[[ PROVIDED MATERIAL open ]]
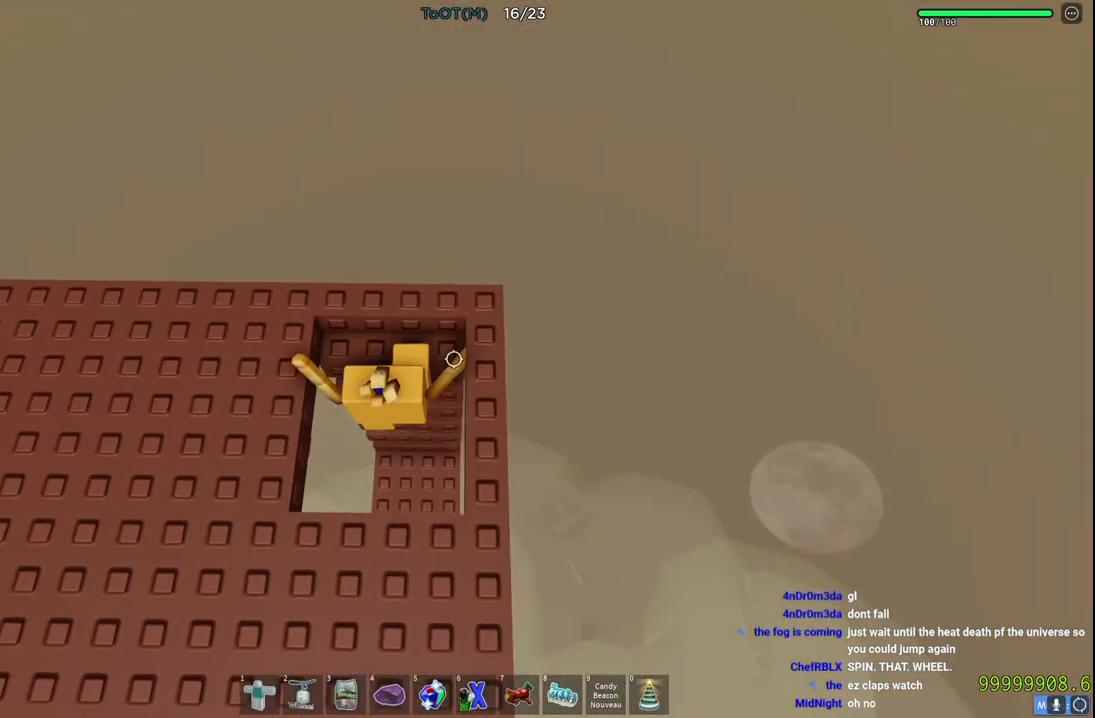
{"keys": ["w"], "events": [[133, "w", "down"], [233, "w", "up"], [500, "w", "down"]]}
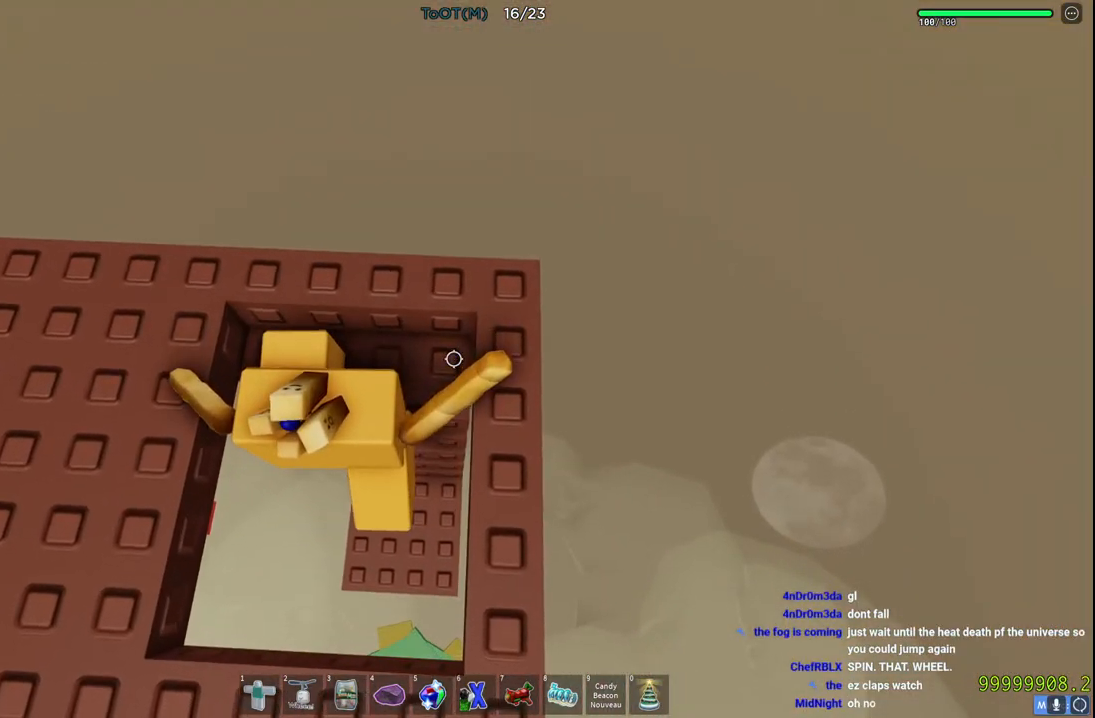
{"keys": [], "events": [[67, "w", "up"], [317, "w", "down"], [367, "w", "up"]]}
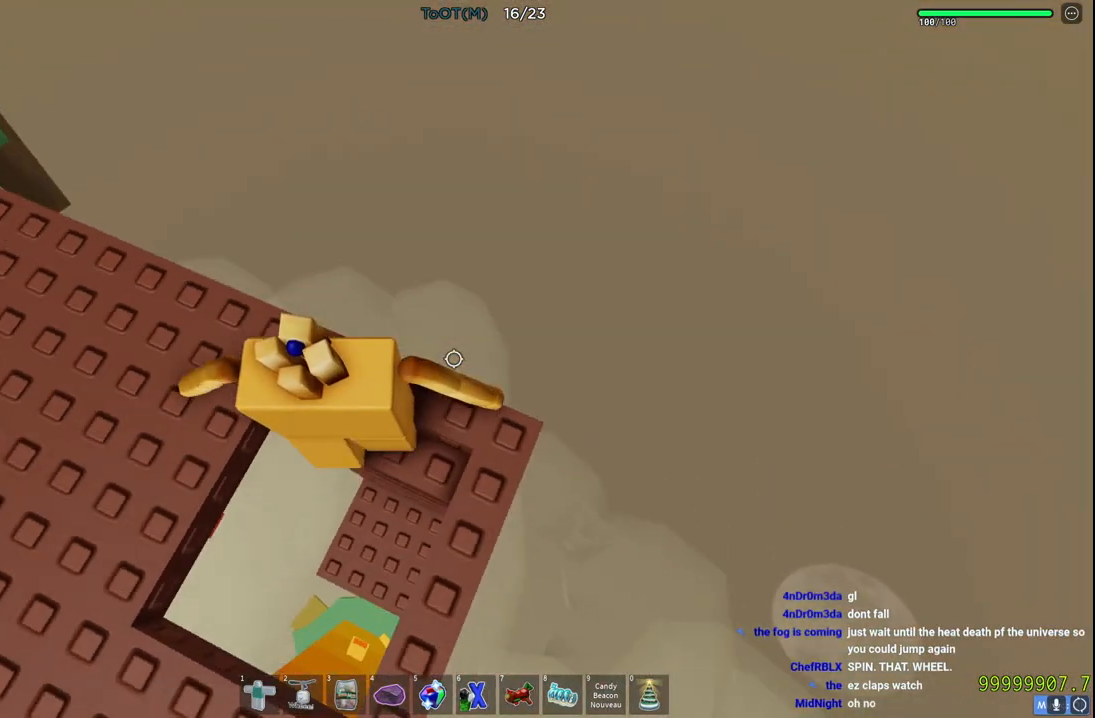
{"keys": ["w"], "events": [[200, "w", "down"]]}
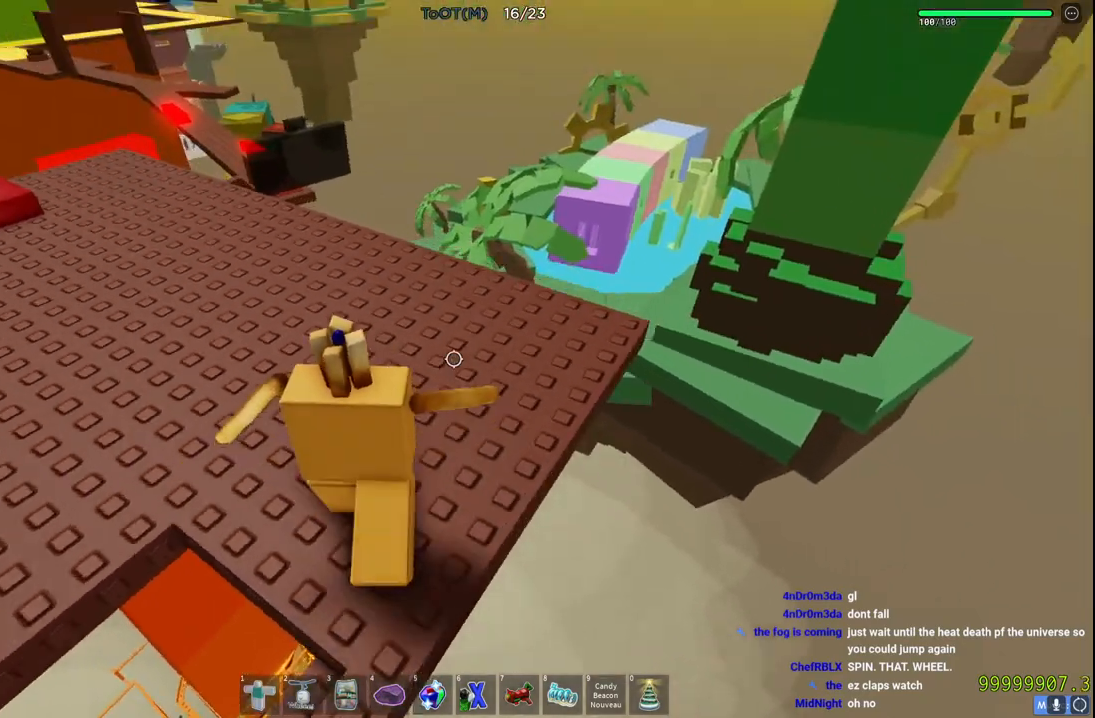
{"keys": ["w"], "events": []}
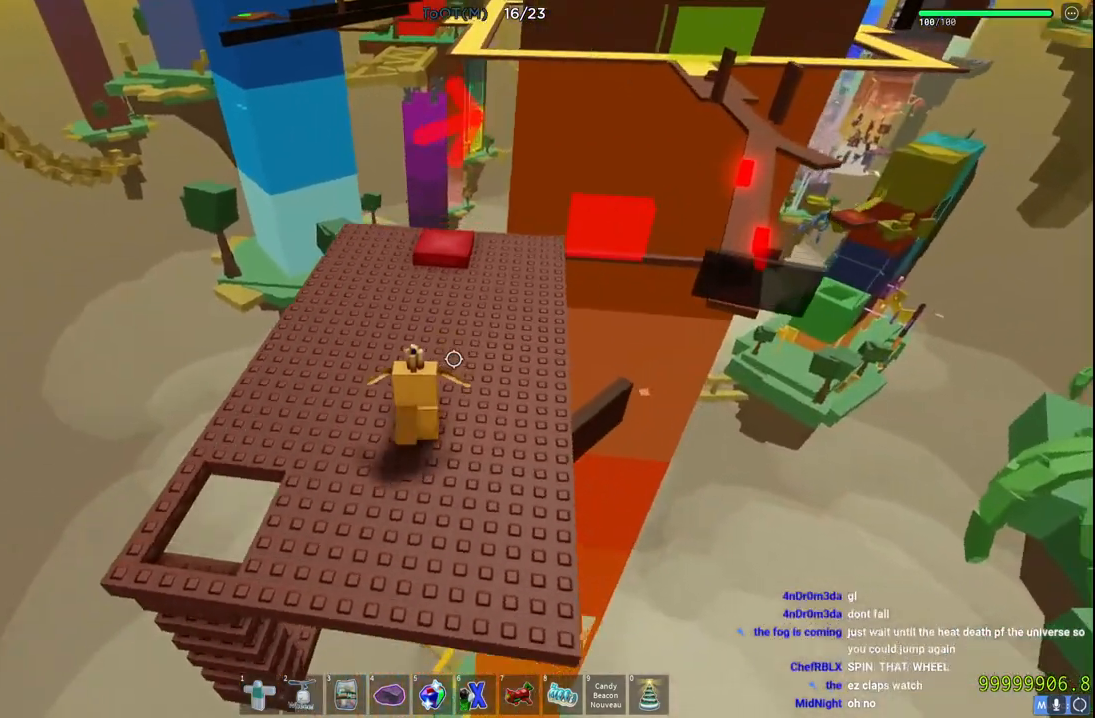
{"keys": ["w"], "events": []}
[[ PROVIDED MATERIAL closed ]]
TASK REQUIREMENTS:
Would you please filter the lines above and copy every one that includes "down"?

SOLVED PROBLEM:
{"keys": ["w"], "events": [[133, "w", "down"], [233, "w", "up"], [500, "w", "down"]]}
{"keys": [], "events": [[67, "w", "up"], [317, "w", "down"], [367, "w", "up"]]}
{"keys": ["w"], "events": [[200, "w", "down"]]}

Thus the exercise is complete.